Il est vrai que l’on exige beaucoup de celui qui frappe à la porte. On lui demande de se conformer sans que soient discutées les conditions d’accueil, comme si elles allaient de soi. Or, l’accueil est une responsabilité qui engage celui qui reçoit. Il ne s’agit pas de renoncer à soi, mais d’ouvrir un espace commun où chacun puisse trouver sa place sans s’effacer.
Fernand Raynaud l’avait bien résumé dans son sketch du boulanger : à force de dire « je ne veux pas de ceci, je ne veux pas de cela », on se retrouve seul… et sans pain. La métaphore reste puissante : une société qui refuse systématiquement l’autre finit par se priver de richesse, de vitalité, de pain au sens le plus concret.

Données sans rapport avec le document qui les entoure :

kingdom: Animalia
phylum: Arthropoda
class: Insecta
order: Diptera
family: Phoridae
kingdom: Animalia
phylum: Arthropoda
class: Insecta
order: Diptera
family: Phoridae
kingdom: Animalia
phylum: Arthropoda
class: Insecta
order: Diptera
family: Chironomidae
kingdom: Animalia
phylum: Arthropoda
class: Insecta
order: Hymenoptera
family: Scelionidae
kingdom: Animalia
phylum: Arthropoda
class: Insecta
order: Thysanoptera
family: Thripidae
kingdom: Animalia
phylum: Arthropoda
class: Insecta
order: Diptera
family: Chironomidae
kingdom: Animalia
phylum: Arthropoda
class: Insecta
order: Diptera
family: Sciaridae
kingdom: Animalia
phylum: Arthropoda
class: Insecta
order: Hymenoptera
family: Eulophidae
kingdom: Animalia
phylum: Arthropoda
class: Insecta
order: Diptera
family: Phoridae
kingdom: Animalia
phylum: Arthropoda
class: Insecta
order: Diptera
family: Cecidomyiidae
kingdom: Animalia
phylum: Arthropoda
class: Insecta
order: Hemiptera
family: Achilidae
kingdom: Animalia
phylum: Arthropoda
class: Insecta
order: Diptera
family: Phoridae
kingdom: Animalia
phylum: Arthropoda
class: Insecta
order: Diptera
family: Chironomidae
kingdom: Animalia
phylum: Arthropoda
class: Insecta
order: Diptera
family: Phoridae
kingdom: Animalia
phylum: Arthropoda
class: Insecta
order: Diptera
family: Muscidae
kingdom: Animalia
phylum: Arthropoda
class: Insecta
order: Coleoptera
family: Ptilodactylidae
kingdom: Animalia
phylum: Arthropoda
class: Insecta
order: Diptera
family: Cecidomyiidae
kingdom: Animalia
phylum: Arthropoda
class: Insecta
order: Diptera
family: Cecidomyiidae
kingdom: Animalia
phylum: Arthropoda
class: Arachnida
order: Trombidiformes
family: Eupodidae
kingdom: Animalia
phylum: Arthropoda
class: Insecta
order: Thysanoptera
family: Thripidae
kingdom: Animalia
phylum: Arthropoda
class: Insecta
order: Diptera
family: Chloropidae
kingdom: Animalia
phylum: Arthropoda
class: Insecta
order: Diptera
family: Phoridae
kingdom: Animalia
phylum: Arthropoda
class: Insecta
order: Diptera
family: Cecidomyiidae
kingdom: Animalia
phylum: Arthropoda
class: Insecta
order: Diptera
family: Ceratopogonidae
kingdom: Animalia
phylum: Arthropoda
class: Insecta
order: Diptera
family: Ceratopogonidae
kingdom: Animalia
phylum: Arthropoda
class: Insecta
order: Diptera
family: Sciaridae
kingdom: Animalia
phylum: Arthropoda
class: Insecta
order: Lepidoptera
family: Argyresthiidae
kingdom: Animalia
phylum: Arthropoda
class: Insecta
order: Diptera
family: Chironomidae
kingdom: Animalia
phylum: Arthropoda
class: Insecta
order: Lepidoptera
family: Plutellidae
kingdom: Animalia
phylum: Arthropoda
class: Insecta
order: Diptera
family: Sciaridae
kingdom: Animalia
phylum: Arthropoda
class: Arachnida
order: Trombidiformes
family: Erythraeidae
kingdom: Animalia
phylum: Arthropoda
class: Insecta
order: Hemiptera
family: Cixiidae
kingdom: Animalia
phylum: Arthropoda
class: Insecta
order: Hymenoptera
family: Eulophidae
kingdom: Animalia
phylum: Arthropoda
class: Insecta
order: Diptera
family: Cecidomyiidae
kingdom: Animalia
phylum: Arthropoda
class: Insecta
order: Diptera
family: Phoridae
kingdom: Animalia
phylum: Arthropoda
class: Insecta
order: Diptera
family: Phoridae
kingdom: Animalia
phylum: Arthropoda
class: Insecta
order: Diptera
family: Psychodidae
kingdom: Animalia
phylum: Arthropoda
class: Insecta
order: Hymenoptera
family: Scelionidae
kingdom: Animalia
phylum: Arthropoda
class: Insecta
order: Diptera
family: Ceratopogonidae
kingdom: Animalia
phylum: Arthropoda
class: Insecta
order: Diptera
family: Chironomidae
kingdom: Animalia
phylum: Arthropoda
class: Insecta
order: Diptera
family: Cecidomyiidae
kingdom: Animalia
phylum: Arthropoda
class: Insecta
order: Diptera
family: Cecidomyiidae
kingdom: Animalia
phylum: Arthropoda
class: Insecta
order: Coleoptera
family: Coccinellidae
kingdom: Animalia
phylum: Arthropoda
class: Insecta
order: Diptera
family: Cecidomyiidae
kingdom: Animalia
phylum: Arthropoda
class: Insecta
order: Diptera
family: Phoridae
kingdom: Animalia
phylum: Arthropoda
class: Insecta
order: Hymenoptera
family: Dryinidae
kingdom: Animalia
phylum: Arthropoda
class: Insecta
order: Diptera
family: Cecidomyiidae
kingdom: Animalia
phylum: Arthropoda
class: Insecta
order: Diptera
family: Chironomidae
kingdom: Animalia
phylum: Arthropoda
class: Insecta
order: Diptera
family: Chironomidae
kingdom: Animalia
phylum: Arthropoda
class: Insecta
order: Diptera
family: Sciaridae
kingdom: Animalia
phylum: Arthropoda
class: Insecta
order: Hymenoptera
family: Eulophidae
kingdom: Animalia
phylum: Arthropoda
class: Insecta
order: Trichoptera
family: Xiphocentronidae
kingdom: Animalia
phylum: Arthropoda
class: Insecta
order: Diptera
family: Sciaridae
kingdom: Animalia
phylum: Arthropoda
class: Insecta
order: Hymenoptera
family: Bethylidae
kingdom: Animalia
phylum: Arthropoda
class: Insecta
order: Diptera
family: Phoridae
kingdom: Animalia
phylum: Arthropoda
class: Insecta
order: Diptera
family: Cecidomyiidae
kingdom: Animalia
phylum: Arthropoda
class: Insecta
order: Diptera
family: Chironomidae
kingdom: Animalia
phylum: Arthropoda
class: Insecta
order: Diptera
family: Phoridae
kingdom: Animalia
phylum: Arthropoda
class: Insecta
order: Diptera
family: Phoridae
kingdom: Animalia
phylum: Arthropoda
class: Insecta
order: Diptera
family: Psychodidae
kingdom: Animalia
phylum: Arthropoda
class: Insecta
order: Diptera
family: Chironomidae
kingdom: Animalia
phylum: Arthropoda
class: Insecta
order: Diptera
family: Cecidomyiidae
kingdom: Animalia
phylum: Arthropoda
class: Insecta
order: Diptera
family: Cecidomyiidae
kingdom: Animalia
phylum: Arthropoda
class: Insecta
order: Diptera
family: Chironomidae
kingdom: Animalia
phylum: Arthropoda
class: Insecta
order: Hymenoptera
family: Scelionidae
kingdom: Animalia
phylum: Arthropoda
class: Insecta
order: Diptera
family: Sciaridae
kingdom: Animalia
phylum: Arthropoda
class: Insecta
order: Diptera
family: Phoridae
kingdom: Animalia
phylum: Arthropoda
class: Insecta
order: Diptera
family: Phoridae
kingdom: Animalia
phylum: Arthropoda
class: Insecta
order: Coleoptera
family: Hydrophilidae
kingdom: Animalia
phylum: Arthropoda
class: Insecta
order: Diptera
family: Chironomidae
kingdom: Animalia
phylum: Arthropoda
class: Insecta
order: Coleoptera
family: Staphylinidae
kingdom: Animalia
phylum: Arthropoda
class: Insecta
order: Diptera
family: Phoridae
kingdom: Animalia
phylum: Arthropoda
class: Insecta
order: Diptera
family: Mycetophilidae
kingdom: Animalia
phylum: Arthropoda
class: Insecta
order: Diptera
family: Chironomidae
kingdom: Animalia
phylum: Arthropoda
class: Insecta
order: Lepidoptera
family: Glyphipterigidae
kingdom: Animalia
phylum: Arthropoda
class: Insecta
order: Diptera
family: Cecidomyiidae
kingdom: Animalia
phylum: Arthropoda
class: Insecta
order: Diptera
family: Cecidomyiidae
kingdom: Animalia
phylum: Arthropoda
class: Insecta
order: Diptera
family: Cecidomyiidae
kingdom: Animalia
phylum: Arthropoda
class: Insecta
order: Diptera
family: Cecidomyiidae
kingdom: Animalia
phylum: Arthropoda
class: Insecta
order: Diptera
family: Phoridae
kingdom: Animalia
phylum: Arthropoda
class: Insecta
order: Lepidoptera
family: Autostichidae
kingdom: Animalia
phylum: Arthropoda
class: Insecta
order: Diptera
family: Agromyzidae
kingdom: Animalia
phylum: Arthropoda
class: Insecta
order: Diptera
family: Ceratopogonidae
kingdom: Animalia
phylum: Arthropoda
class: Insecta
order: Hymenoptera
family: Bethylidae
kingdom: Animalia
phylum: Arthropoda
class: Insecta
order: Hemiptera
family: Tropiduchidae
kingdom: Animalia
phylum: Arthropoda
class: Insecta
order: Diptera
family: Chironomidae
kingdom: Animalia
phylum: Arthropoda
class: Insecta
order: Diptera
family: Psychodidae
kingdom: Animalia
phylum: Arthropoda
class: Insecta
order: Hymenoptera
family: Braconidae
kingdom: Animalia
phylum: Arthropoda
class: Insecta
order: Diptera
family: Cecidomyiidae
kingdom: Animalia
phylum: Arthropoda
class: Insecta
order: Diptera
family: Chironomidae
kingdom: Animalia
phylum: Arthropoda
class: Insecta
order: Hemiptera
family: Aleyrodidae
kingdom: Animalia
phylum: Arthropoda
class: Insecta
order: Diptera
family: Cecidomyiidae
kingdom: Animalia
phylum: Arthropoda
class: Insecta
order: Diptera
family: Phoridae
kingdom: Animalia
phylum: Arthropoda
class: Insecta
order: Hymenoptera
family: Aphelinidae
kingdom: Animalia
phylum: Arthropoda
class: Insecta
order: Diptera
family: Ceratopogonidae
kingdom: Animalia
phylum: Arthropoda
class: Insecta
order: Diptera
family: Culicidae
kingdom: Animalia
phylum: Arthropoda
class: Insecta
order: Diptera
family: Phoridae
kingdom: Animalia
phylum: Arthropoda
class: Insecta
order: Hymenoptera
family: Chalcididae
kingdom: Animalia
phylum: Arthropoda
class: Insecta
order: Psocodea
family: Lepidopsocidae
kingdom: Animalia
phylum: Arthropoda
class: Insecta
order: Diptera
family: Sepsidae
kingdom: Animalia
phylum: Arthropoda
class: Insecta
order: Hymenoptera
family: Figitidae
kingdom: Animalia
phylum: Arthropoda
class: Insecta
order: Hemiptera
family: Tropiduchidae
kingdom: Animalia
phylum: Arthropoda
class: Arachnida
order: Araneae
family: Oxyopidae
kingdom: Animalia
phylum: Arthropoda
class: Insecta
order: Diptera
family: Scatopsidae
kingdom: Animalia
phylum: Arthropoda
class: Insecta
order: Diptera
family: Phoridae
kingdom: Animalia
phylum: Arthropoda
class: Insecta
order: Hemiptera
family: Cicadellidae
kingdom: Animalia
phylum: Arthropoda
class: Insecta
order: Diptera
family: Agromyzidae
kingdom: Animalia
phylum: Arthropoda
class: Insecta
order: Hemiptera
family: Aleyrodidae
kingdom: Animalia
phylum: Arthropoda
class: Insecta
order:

Nous devons nous rappeller que la question sociale ne se limite pas à la redistribution, mais s’étend aux liens humains, aux solidarités vivantes. Dans nos campagnes, l’accueil n’a jamais été un luxe : il a longtemps été une condition de survie. Le voisin était celui qui pouvait prêter la main lors des moissons, partager ses outils, offrir une miche en attendant des jours meilleurs.
Aujourd’hui, face aux fractures et aux crispations, il nous revient de retrouver cet esprit. Accueillir, ce n’est pas renier ses racines, c’est leur donner assez de force pour partager leur sève. S’intégrer, ce n’est pas s’effacer, c’est apprendre à accorder son pas au rythme commun.
C’est dans cet équilibre – entre adaptation et accueil – que se construit une société durable, une communauté humaine qui ne cède ni à la peur ni au rejet, mais qui ose encore croire en la rencontre.